Libraries fighting the good fight
- Digital Public Library of America and Independent Publishers Group have announced a groundbreaking agreement
- MIT vs Elsevier
The perspective of an angry green parrot was used by Eliza Haywood back in 1746 to point out problematic elements of 18th century. Now, as ShooBoo’s post highlights, those writings (originally published as The Parrot) are being re-released. If you’re reminded of Lady Whistledown from Bridgerton, you’re not wrong!
There's a growing band of people digging through library stacks and second-hand bookshops in search of lost classics. I'm one of them. Wobbuffet posted Lucy Scholes' Meet the archive moles about surfacing worthy forgotten or overlooked books for reprint, with links to houses publishing recovered works.
Week 2 of Metafilter Events is here! "Following Week 1, we’re back with more as we kick off a week about books, fiction and the humanities." This looks so great.

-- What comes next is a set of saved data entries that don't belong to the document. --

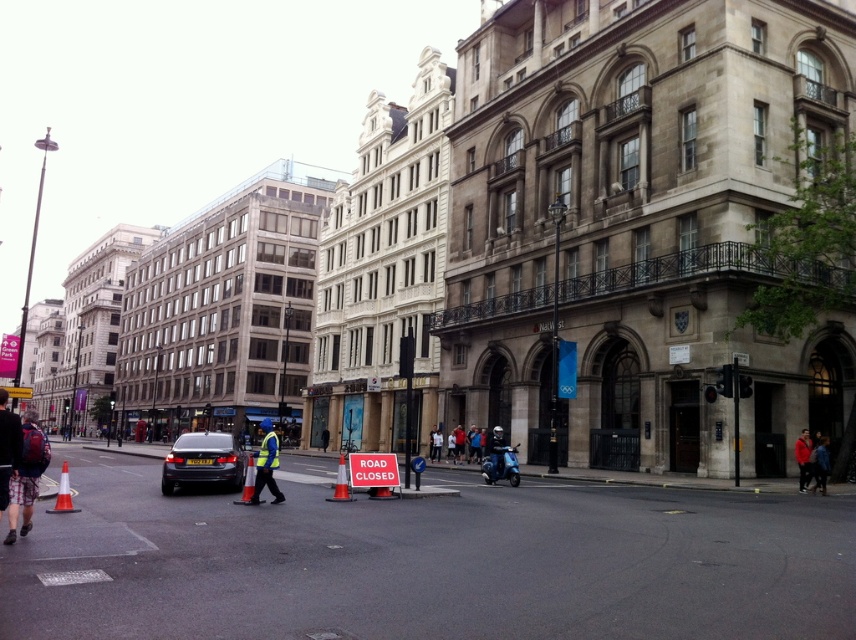
Is point (200, 440) behind point (801, 449)?

No.

Where is `matte black car at center`? The image size is (856, 640). matte black car at center is located at coordinates (203, 460).

Consider the image. Is matte black backpack at lower left bigger than yellow reflective vest at center?

Indeed, matte black backpack at lower left has a larger size compared to yellow reflective vest at center.

Between point (9, 540) and point (256, 499), which one is positioned in front?

Point (9, 540) is more forward.

You are a GUI agent. You are given a task and a screenshot of the screen. Output one action in this format:
    pyautogui.click(x=<x>, y=<y>)
    Task: Click on the matte black backpack at lower left
    The height and width of the screenshot is (640, 856).
    Given the screenshot: What is the action you would take?
    pyautogui.click(x=27, y=476)

Is orange plastic cone at center to the right of orange traffic cone at center from the viewer's perspective?

Yes, orange plastic cone at center is to the right of orange traffic cone at center.

Can you confirm if orange plastic cone at center is bigger than orange traffic cone at center?

Correct, orange plastic cone at center is larger in size than orange traffic cone at center.

Between point (342, 496) and point (250, 468), which one is positioned in front?

Point (250, 468) is in front.

You are a GUI agent. You are given a task and a screenshot of the screen. Output one action in this format:
    pyautogui.click(x=<x>, y=<y>)
    Task: Click on the orange plastic cone at center
    The width and height of the screenshot is (856, 640).
    Given the screenshot: What is the action you would take?
    pyautogui.click(x=340, y=483)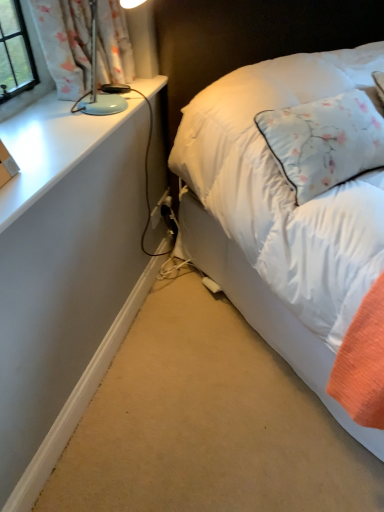
This screenshot has width=384, height=512. Describe the element at coordinates (50, 148) in the screenshot. I see `matte blue lamp at upper left` at that location.

What do you see at coordinates (282, 215) in the screenshot? This screenshot has width=384, height=512. I see `white soft bed at right` at bounding box center [282, 215].

In order to face white matte desk at lower left, should I rotate leftwards or rightwards?

To face it directly, rotate left by 9.465 degrees.

Where is `matte blue lamp at upper left`? This screenshot has height=512, width=384. matte blue lamp at upper left is located at coordinates (50, 148).

Is white soft bed at right not within matte blue lamp at upper left?

Yes, white soft bed at right is outside of matte blue lamp at upper left.

Which of these two, white soft bed at right or matte blue lamp at upper left, is thinner?

Thinner between the two is matte blue lamp at upper left.

Who is shorter, white soft bed at right or matte blue lamp at upper left?

With less height is matte blue lamp at upper left.

Can you confirm if white soft bed at right is smaller than matte blue lamp at upper left?

Incorrect, white soft bed at right is not smaller in size than matte blue lamp at upper left.

Is white matte desk at lower left touching white soft bed at right?

No, white matte desk at lower left is not with white soft bed at right.

Where is `desk below the white soft bed at right (from a real-world perspective)`? desk below the white soft bed at right (from a real-world perspective) is located at coordinates (64, 275).

From a real-world perspective, which is physically above, white matte desk at lower left or white soft bed at right?

white soft bed at right.

From the image's perspective, is white matte desk at lower left located above or below white soft bed at right?

white matte desk at lower left is below white soft bed at right.

This screenshot has height=512, width=384. There is a white matte desk at lower left. In order to click on table above it (from a real-world perspective) in this screenshot , I will do (50, 148).

Considering the positions of points (51, 138) and (30, 138), is point (51, 138) farther from camera compared to point (30, 138)?

That is True.

Is white matte desk at lower left smaller than matte blue lamp at upper left?

Yes.

Which of these two, white matte desk at lower left or matte blue lamp at upper left, is thinner?

white matte desk at lower left.

From a real-world perspective, which is physically above, matte blue lamp at upper left or white soft bed at right?

In real-world perspective, matte blue lamp at upper left is above.

Considering the relative positions of matte blue lamp at upper left and white soft bed at right in the image provided, is matte blue lamp at upper left to the right of white soft bed at right from the viewer's perspective?

No, matte blue lamp at upper left is not to the right of white soft bed at right.

Who is taller, matte blue lamp at upper left or white soft bed at right?

Standing taller between the two is white soft bed at right.

Considering the sizes of objects matte blue lamp at upper left and white soft bed at right in the image provided, who is thinner, matte blue lamp at upper left or white soft bed at right?

matte blue lamp at upper left.

Between matte blue lamp at upper left and white matte desk at lower left, which one is positioned in front?

matte blue lamp at upper left.

Can you confirm if matte blue lamp at upper left is wider than white matte desk at lower left?

Yes, matte blue lamp at upper left is wider than white matte desk at lower left.

From a real-world perspective, between matte blue lamp at upper left and white matte desk at lower left, who is vertically higher?

From a 3D spatial view, matte blue lamp at upper left is above.

From the image's perspective, does matte blue lamp at upper left appear higher than white matte desk at lower left?

Yes.

Considering the positions of objects white soft bed at right and white matte desk at lower left in the image provided, who is more to the left, white soft bed at right or white matte desk at lower left?

Positioned to the left is white matte desk at lower left.

Is white soft bed at right far away from white matte desk at lower left?

No, there isn't a large distance between white soft bed at right and white matte desk at lower left.

Between point (237, 87) and point (62, 262), which one is positioned behind?

Positioned behind is point (237, 87).

At what (x,y) coordinates should I click in order to perform the action: click on table behind the white soft bed at right. Please return your answer as a coordinate pair (x, y). Looking at the image, I should click on [50, 148].

There is a white matte desk at lower left. Identify the location of bed above it (from a real-world perspective). The height and width of the screenshot is (512, 384). (282, 215).

Based on their spatial positions, is matte blue lamp at upper left or white matte desk at lower left closer to white soft bed at right?

white matte desk at lower left.

Looking at the image, which one is located further to matte blue lamp at upper left, white soft bed at right or white matte desk at lower left?

Among the two, white soft bed at right is located further to matte blue lamp at upper left.

Looking at the image, which one is located closer to white matte desk at lower left, white soft bed at right or matte blue lamp at upper left?

The object closer to white matte desk at lower left is matte blue lamp at upper left.

From the image, which object appears to be farther from matte blue lamp at upper left, white matte desk at lower left or white soft bed at right?

white soft bed at right lies further to matte blue lamp at upper left than the other object.

Based on their spatial positions, is white matte desk at lower left or matte blue lamp at upper left further from white soft bed at right?

Among the two, matte blue lamp at upper left is located further to white soft bed at right.

When comparing their distances from white matte desk at lower left, does matte blue lamp at upper left or white soft bed at right seem closer?

matte blue lamp at upper left is positioned closer to the anchor white matte desk at lower left.

The image size is (384, 512). In order to click on desk between matte blue lamp at upper left and white soft bed at right in the horizontal direction in this screenshot , I will do `click(64, 275)`.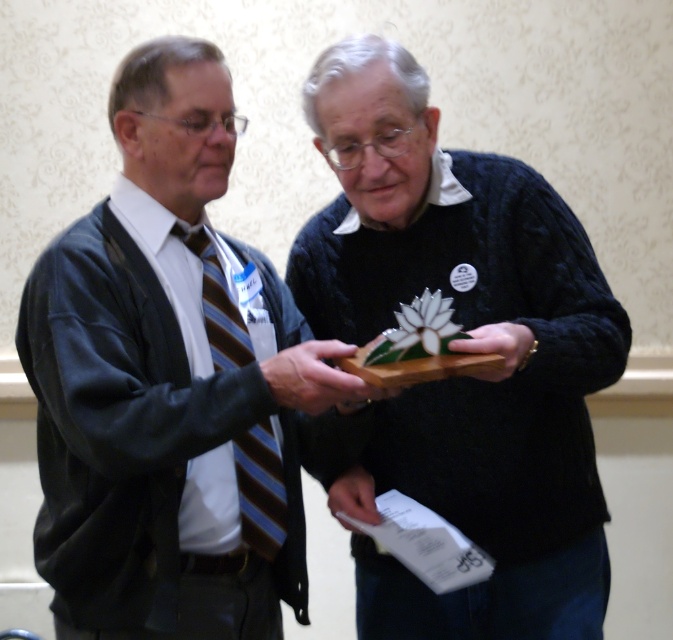
Question: Which point is closer to the camera taking this photo?

Choices:
 (A) (503, 344)
 (B) (260, 458)
 (C) (548, 604)

Answer: (A)

Question: Is brown striped tie at left below matte brown leather at center?

Choices:
 (A) no
 (B) yes

Answer: (B)

Question: Does cable-knit sweater at center lie behind matte brown leather at center?

Choices:
 (A) yes
 (B) no

Answer: (B)

Question: Does cable-knit sweater at center have a larger size compared to white paper at center?

Choices:
 (A) no
 (B) yes

Answer: (B)

Question: Among these objects, which one is farthest from the camera?

Choices:
 (A) gold metallic watch at center
 (B) cable-knit sweater at center
 (C) brown striped tie at left

Answer: (C)

Question: Which object is the farthest from the white paper at center?

Choices:
 (A) matte black jacket at left
 (B) cable-knit sweater at center
 (C) gold metallic watch at center
 (D) brown striped tie at left

Answer: (A)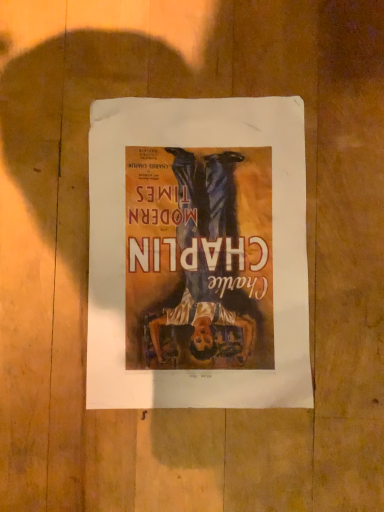
Describe the element at coordinates (198, 254) in the screenshot. I see `matte paper poster at center` at that location.

At what (x,y) coordinates should I click in order to perform the action: click on matte paper poster at center. Please return your answer as a coordinate pair (x, y). Image resolution: width=384 pixels, height=512 pixels. Looking at the image, I should click on (198, 254).

The height and width of the screenshot is (512, 384). What are the coordinates of `matte paper poster at center` in the screenshot? It's located at (198, 254).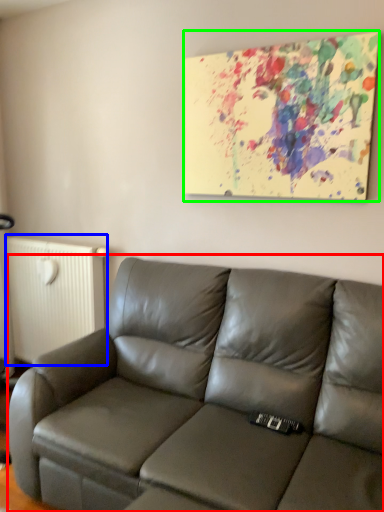
Question: Considering the real-world distances, which object is closest to studio couch (highlighted by a red box)? radiator (highlighted by a blue box) or picture frame (highlighted by a green box).

Choices:
 (A) radiator
 (B) picture frame

Answer: (B)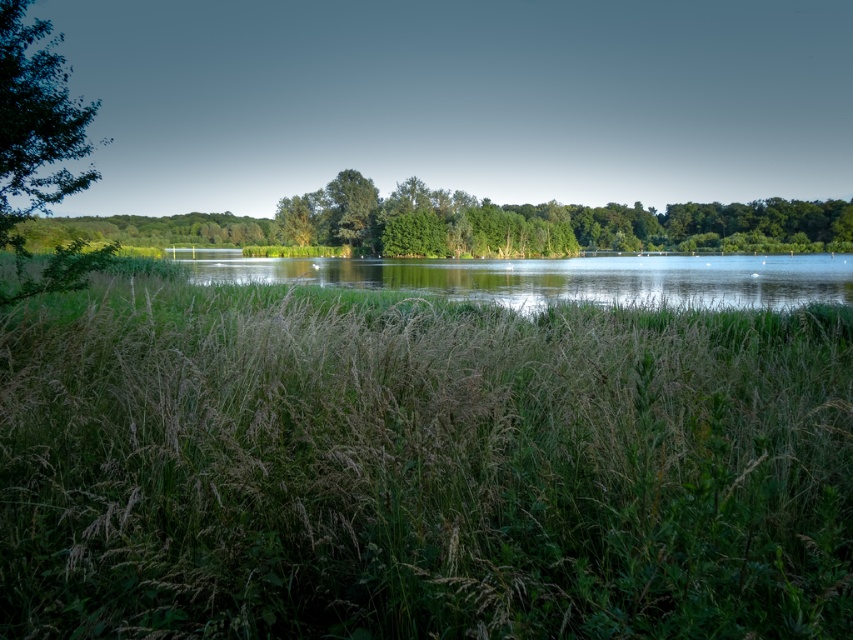
Question: Which point appears farthest from the camera in this image?

Choices:
 (A) (77, 116)
 (B) (86, 468)
 (C) (672, 243)

Answer: (C)

Question: Where is clear water at center located in relation to green leafy tree at left in the image?

Choices:
 (A) above
 (B) below

Answer: (A)

Question: Can you confirm if green grass at center is smaller than clear water at center?

Choices:
 (A) no
 (B) yes

Answer: (B)

Question: Does green grass at center have a smaller size compared to green leafy tree at left?

Choices:
 (A) no
 (B) yes

Answer: (A)

Question: Which object appears closest to the camera in this image?

Choices:
 (A) green grass at center
 (B) green leafy tree at left

Answer: (A)

Question: Which object is closer to the camera taking this photo?

Choices:
 (A) green leafy tree at left
 (B) clear water at center
 (C) green grass at center
 (D) green leafy tree at center

Answer: (C)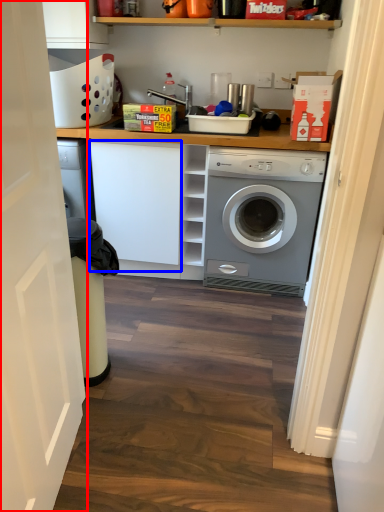
Question: Which object is closer to the camera taking this photo, door (highlighted by a red box) or cabinetry (highlighted by a blue box)?

Choices:
 (A) door
 (B) cabinetry

Answer: (A)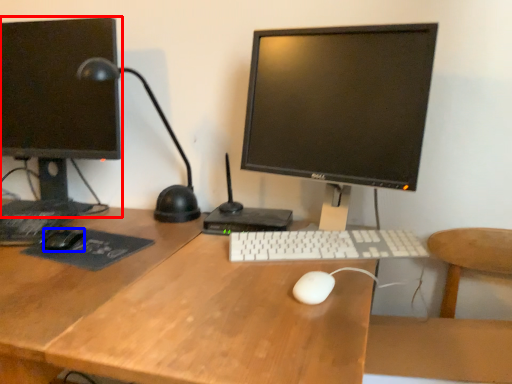
Question: Which object appears farthest to the camera in this image, computer monitor (highlighted by a red box) or mouse (highlighted by a blue box)?

Choices:
 (A) computer monitor
 (B) mouse

Answer: (A)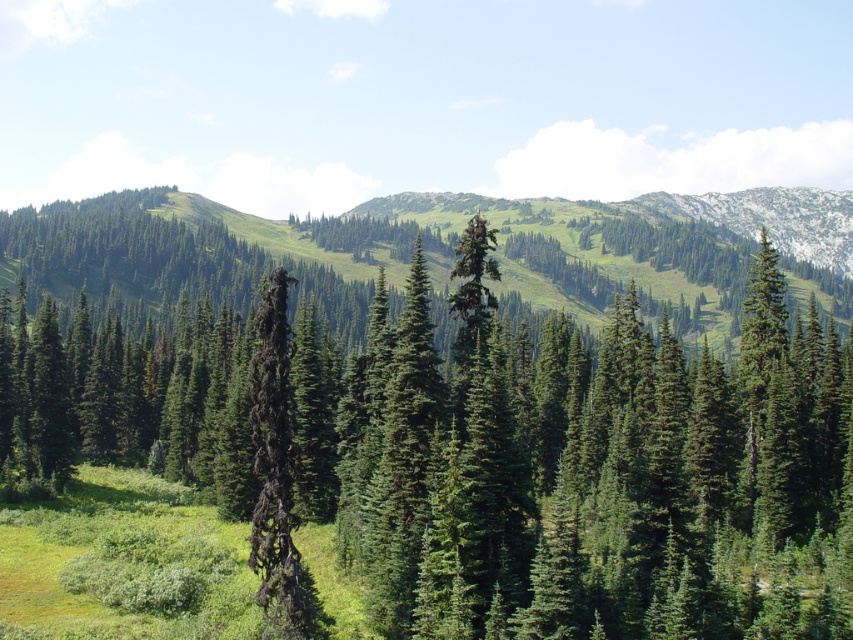
You are standing at the point marked as point (482, 452) in the image. Looking around, you see a green matte tree at center. Can you determine which direction the green matte tree at center is located relative to your position?

The green matte tree at center is located at your current position since the point corresponds to it.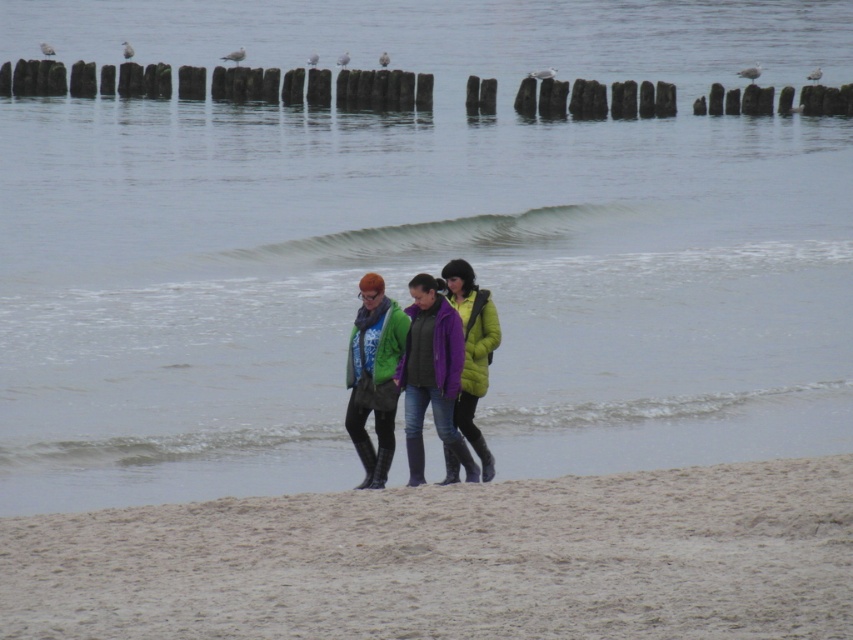
What do you see at coordinates (454, 561) in the screenshot? I see `fine-grained sand at lower center` at bounding box center [454, 561].

Which is behind, point (704, 593) or point (544, 228)?

Point (544, 228)

Identify the location of fine-grained sand at lower center. The image size is (853, 640). (454, 561).

Is smooth gray wave at center to the left of matte green jacket at center from the viewer's perspective?

In fact, smooth gray wave at center is to the right of matte green jacket at center.

Does smooth gray wave at center appear under matte green jacket at center?

No.

Is point (431, 228) closer to viewer compared to point (436, 326)?

No.

The image size is (853, 640). Identify the location of smooth gray wave at center. (436, 237).

How far apart are fine-grained sand at lower center and matte green jacket at center?

3.22 meters

Where is `fine-grained sand at lower center`? fine-grained sand at lower center is located at coordinates (454, 561).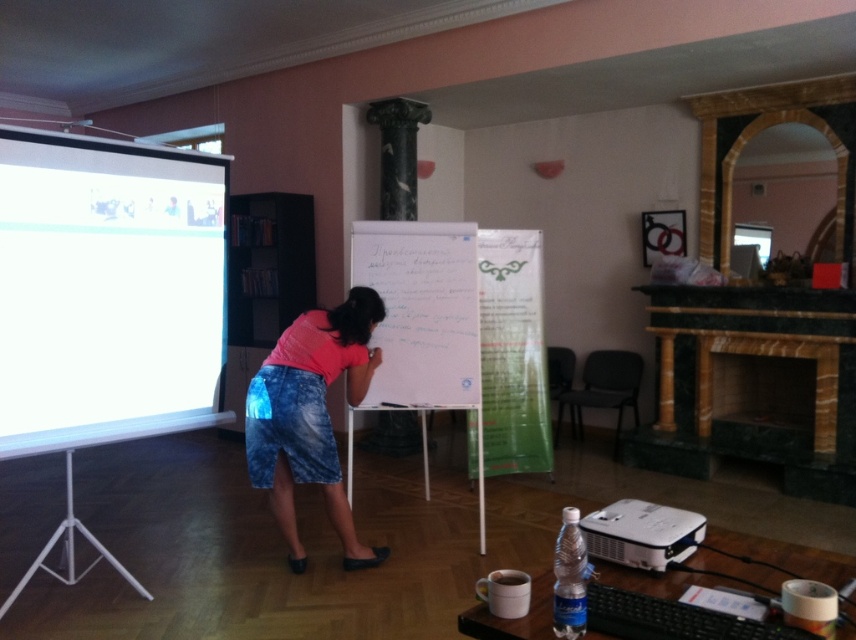
Where is the pink fabric skirt at center located in the image?

The pink fabric skirt at center is located at point 0.650 in the horizontal axis and 0.364 in the vertical axis.

You are setting up a presentation and need to adjust the height of the white plastic projector at lower right to match the whiteboard at center. Based on the scene description, will you need to raise or lower the projector?

The whiteboard at center is taller than the white plastic projector at lower right. To match their heights, you will need to raise the white plastic projector at lower right.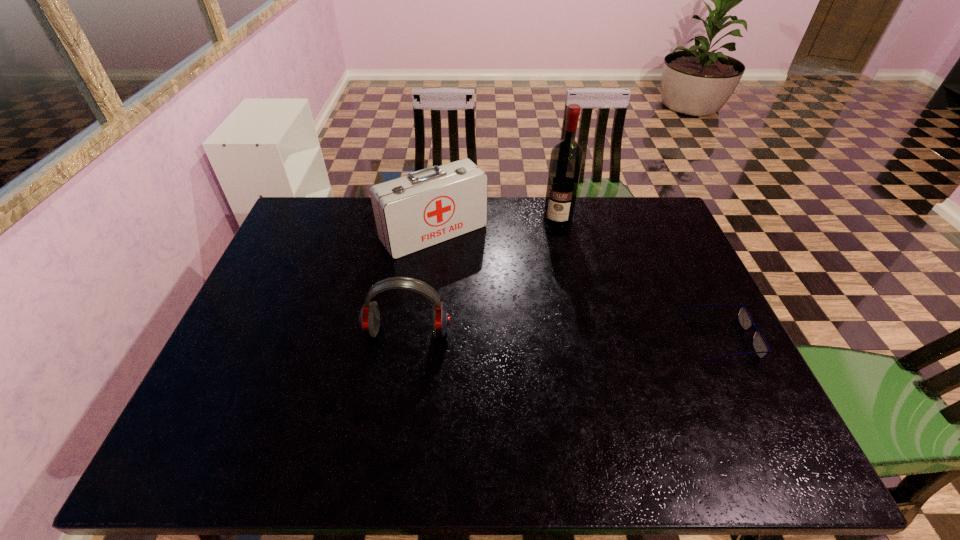
Where is `vacant space located on the front-facing side of the first-aid kit`? vacant space located on the front-facing side of the first-aid kit is located at coordinates (538, 347).

The height and width of the screenshot is (540, 960). In order to click on free space located on the front-facing side of the first-aid kit in this screenshot , I will do `click(516, 321)`.

In order to click on free region located on the front-facing side of the first-aid kit in this screenshot , I will do `click(470, 268)`.

This screenshot has width=960, height=540. Identify the location of alcohol situated at the far edge. (566, 158).

The image size is (960, 540). In order to click on the first-aid kit that is at the far edge in this screenshot , I will do `click(429, 206)`.

You are a GUI agent. You are given a task and a screenshot of the screen. Output one action in this format:
    pyautogui.click(x=<x>, y=<y>)
    Task: Click on the object at the right edge
    
    Given the screenshot: What is the action you would take?
    pyautogui.click(x=759, y=344)

In the image, there is a desktop. In order to click on vacant area at the far edge in this screenshot , I will do `click(491, 226)`.

Image resolution: width=960 pixels, height=540 pixels. Identify the location of blank space at the near edge of the desktop. (463, 400).

Identify the location of free space at the left edge of the desktop. (290, 343).

This screenshot has width=960, height=540. In the image, there is a desktop. Identify the location of vacant space at the right edge. (656, 318).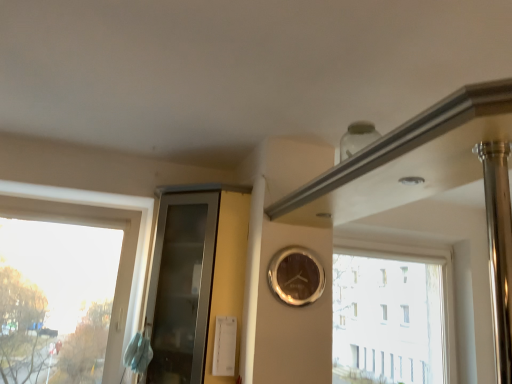
What do you see at coordinates (296, 276) in the screenshot? I see `shiny gold clock at center` at bounding box center [296, 276].

This screenshot has width=512, height=384. I want to click on transparent glass window at upper right, arranged as the 2th window when viewed from the front, so click(394, 311).

Where is `shiny gold clock at center`? The width and height of the screenshot is (512, 384). shiny gold clock at center is located at coordinates (296, 276).

Is transparent glass cabinet at center beside transparent glass window at left, which is the second window from back to front?

No.

Considering the relative sizes of transparent glass cabinet at center and transparent glass window at left, acting as the 1th window starting from the front, in the image provided, is transparent glass cabinet at center shorter than transparent glass window at left, acting as the 1th window starting from the front,?

In fact, transparent glass cabinet at center may be taller than transparent glass window at left, acting as the 1th window starting from the front.

Is transparent glass window at left, which is the second window from back to front, aimed at transparent glass cabinet at center?

No, transparent glass window at left, which is the second window from back to front, does not turn towards transparent glass cabinet at center.

Which object is more forward, transparent glass window at left, which ranks as the second window in right-to-left order, or transparent glass cabinet at center?

transparent glass cabinet at center is in front.

Is transparent glass window at left, which is the second window from back to front, outside of transparent glass cabinet at center?

Yes.

In order to click on glass door on the right of transparent glass window at left, acting as the 1th window starting from the front in this screenshot , I will do `click(181, 287)`.

Is shiny gold clock at center bigger or smaller than transparent glass window at left, which ranks as the second window in right-to-left order?

Clearly, shiny gold clock at center is smaller in size than transparent glass window at left, which ranks as the second window in right-to-left order.

Locate an element on the screen. The width and height of the screenshot is (512, 384). clock above the transparent glass window at left, which ranks as the second window in right-to-left order (from a real-world perspective) is located at coordinates (296, 276).

Is shiny gold clock at center oriented towards transparent glass window at left, which ranks as the second window in right-to-left order?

garius on starting a print magazine that earns its keep: "We found a small local printer who'd run us up a limited run of 100 copies, which I paid for out of my own pocket, and then we started anonymously leaving copies on the magazine / leaflet table in the Rose and Crown Pub in Walthamstow, London."
yankeefog on attendance policies when producing a live tv show and working for Dennis Miller: "you would be surprised at how much of an art teleprompting is."
MeFite Narrative Priorities talks about a decade working in the comics industry.
Marvel and DC aren't the primary sources of forward momentum within the comics industry. Arguably, their relevance to the working comics community as a whole is at an all-time low. I have worked in comics for years, and the only thing that Batman makes possible in my life is a pile of movies I don't watch and books that I don't read.